Now even that cannot satisfy current bureaucratic bloat and the sales pitch is neither unexpected nor clever. Riddled with political speak and equivocations, it attempts to conflate wants with needs. It also speaks from the rather odd perspective that the failure of the Shining PATH Bond means that Dunwoody voters will not approve any referendum, when in fact it is more a statement that the community does not want these cult-like paradise pavers desecrating our city. This is further ignored when we are treated to a false dilemma: do we want reduced services like police, road paving, and parks/sidewalk maintenance (note there is no mention of Shining PATHs), or do we want higher taxes? Assuming a tax referendum would fail, the proposal is to bypass any millage rate referendum in favor of "special tax districts," creating another form of back-door taxing. Again, we were warned.

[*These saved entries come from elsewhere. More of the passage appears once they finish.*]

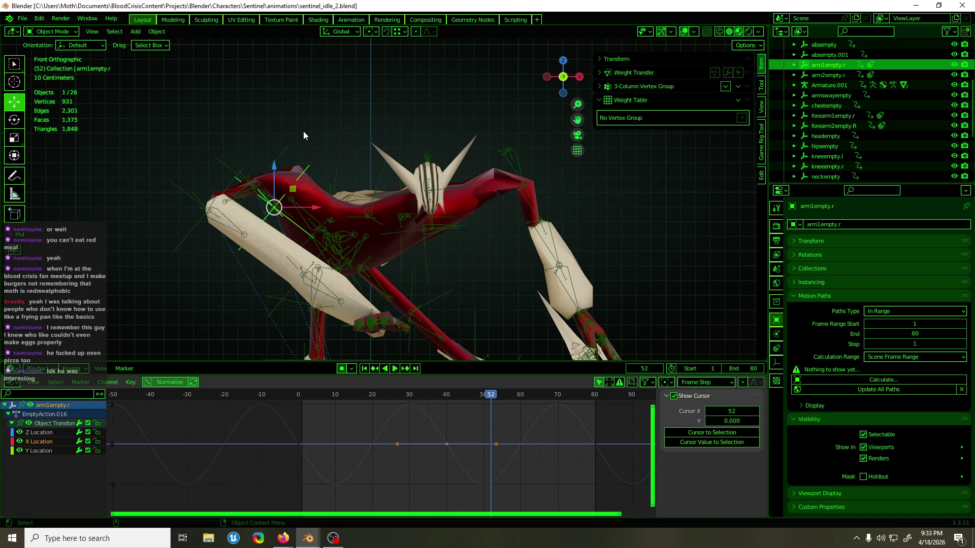
{"action": "mouse_move", "coordinate": [226, 348]}
{"action": "middle_mouse_down"}
{"action": "mouse_move", "coordinate": [407, 307]}
{"action": "mouse_move", "coordinate": [443, 315]}
{"action": "mouse_move", "coordinate": [353, 333]}
{"action": "mouse_move", "coordinate": [236, 319]}
{"action": "middle_mouse_up"}
{"action": "mouse_move", "coordinate": [335, 395]}
{"action": "left_mouse_down"}
{"action": "mouse_move", "coordinate": [263, 400]}
{"action": "mouse_move", "coordinate": [459, 392]}
{"action": "mouse_move", "coordinate": [553, 400]}
{"action": "mouse_move", "coordinate": [398, 423]}
{"action": "mouse_move", "coordinate": [408, 423]}
{"action": "left_mouse_up"}
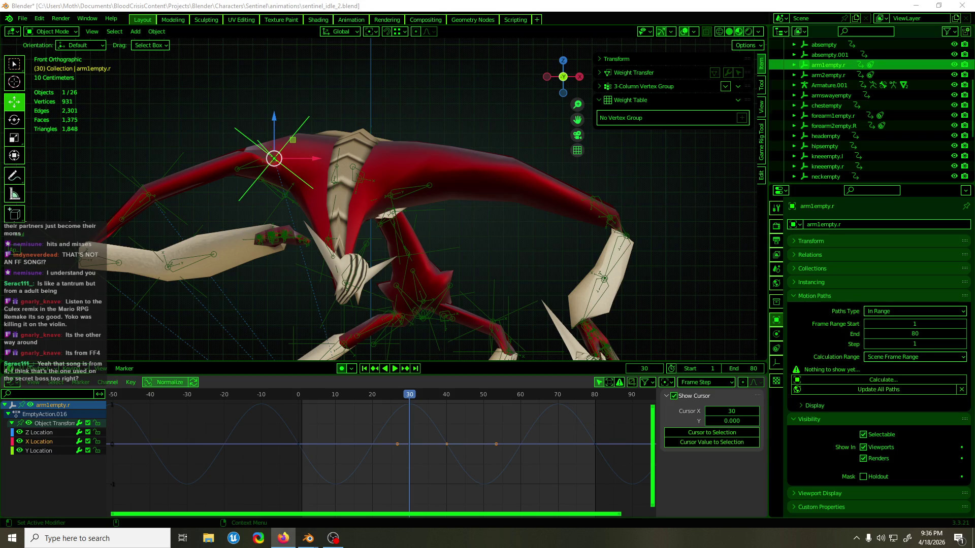
{"action": "left_click", "coordinate": [485, 5]}
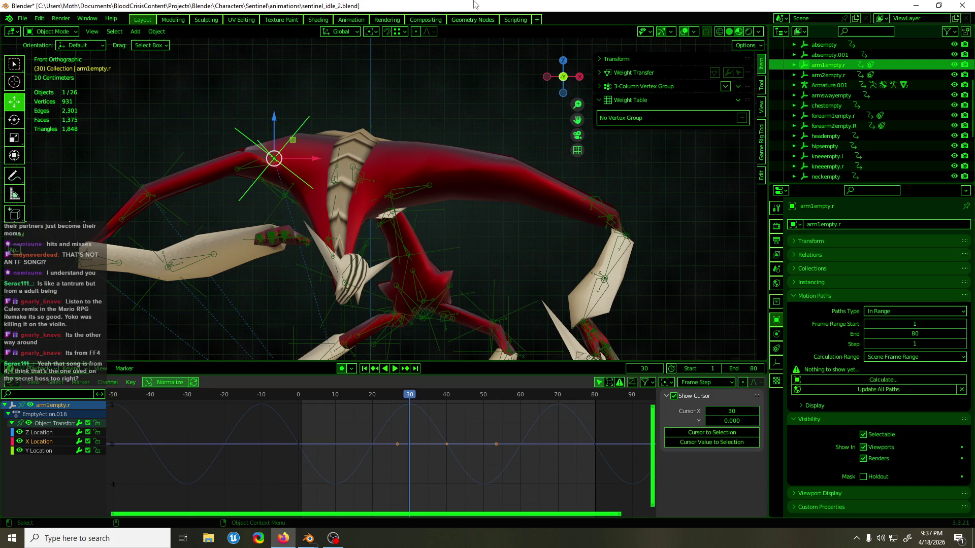
{"action": "mouse_move", "coordinate": [408, 115]}
{"action": "middle_mouse_down"}
{"action": "mouse_move", "coordinate": [398, 159]}
{"action": "mouse_move", "coordinate": [412, 177]}
{"action": "mouse_move", "coordinate": [583, 264]}
{"action": "mouse_move", "coordinate": [627, 273]}
{"action": "mouse_move", "coordinate": [541, 251]}
{"action": "mouse_move", "coordinate": [363, 178]}
{"action": "mouse_move", "coordinate": [373, 161]}
{"action": "middle_mouse_up"}
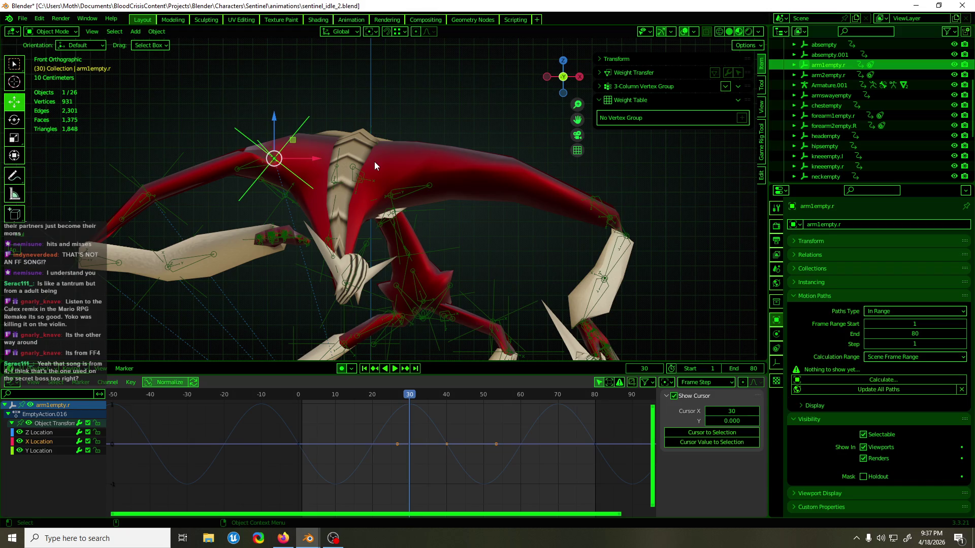
{"action": "mouse_move", "coordinate": [377, 167]}
{"action": "middle_mouse_down"}
{"action": "mouse_move", "coordinate": [417, 137]}
{"action": "mouse_move", "coordinate": [492, 166]}
{"action": "mouse_move", "coordinate": [563, 221]}
{"action": "mouse_move", "coordinate": [381, 146]}
{"action": "mouse_move", "coordinate": [404, 145]}
{"action": "middle_mouse_up"}
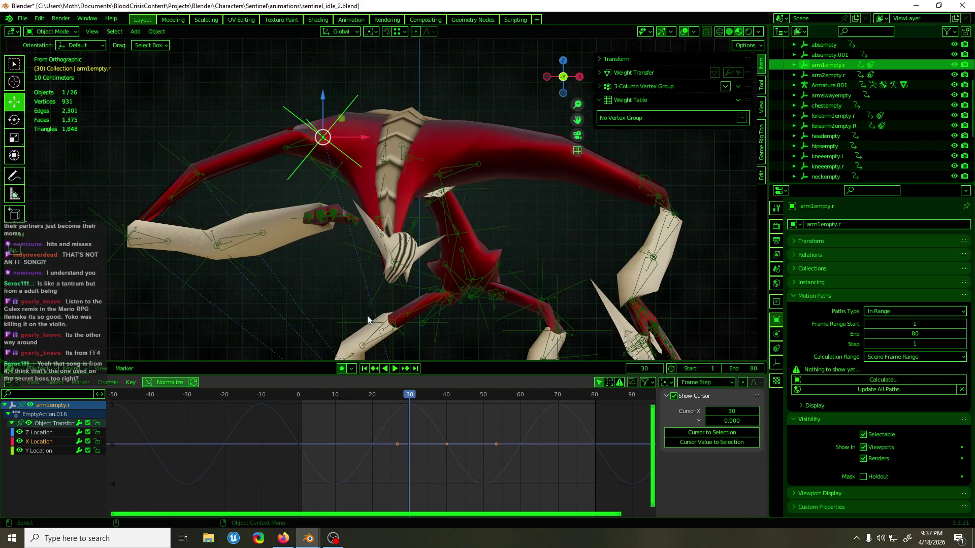
{"action": "mouse_move", "coordinate": [313, 402]}
{"action": "left_mouse_down"}
{"action": "mouse_move", "coordinate": [319, 394]}
{"action": "mouse_move", "coordinate": [568, 406]}
{"action": "mouse_move", "coordinate": [366, 417]}
{"action": "left_mouse_up"}
{"action": "key", "text": "space"}
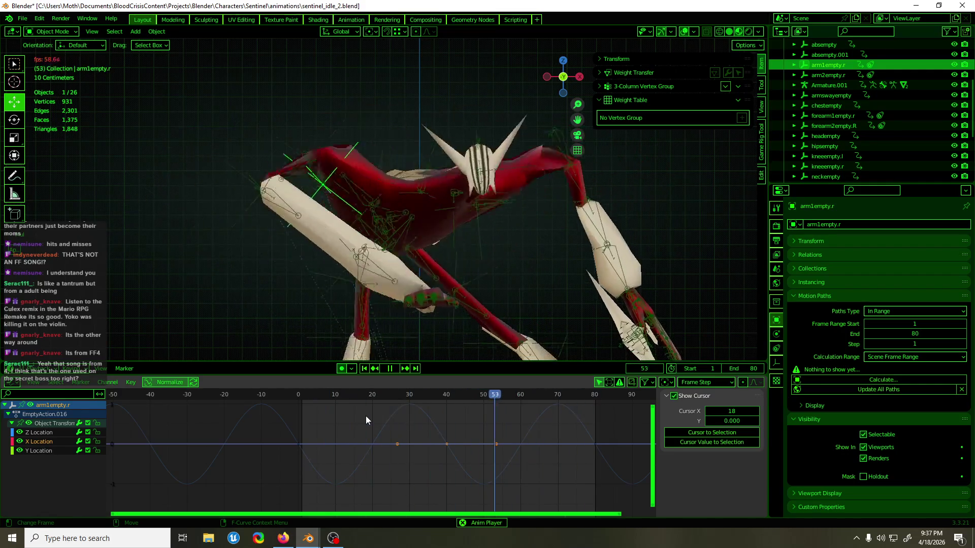
{"action": "key", "text": "space"}
{"action": "mouse_move", "coordinate": [348, 353]}
{"action": "middle_mouse_down"}
{"action": "mouse_move", "coordinate": [510, 355]}
{"action": "mouse_move", "coordinate": [531, 142]}
{"action": "middle_mouse_up"}
Step: Raise forearm2empty.R's frame-20 X Location key from -157 cm to about -123 cm, checking playback
{"action": "left_click", "coordinate": [452, 168]}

Is this a serious proposition? Really?
How about you, the royal you, live up to your original promise? Wouldn't that be a breath of fresh air? And just how are we to believe promises made now, often by the same folks who made these broken promises, that somehow this is different, that we should place any trust in them? Or how about this: how about instead of more, and more expensive policing, we put in place a department, within a sound city organizational structure, that is well managed and doesn't cost us hundreds of thousands of dollars in doomed, self-inflicted legal battles? Or maybe we realize that crisis funding, known to be temporary, isn't an opportunity to permanently bloat the bureaucracy? Or maybe the tax base would not be, or would not have been, on a downward trend had they not handed out tax "incentives" like mardi gras beads and maybe, just maybe, imposed impact fees on developments that everyone knows were going to happen anyway? That all sounds like fiscal prudence, doesn't it? And that is exactly what we were promised, so if they'd like to withdraw that promise, that commitment, how about we dissolve the city charter first? Maybe we were better off as a part of unincorporated DeKalb, because that seems to be the underlying truth of what they are saying now.
And think about this: the current DeKalb CEO is far, far, better, by any measure, than the current Dunwoody City Manager, and we get to elect the CEO.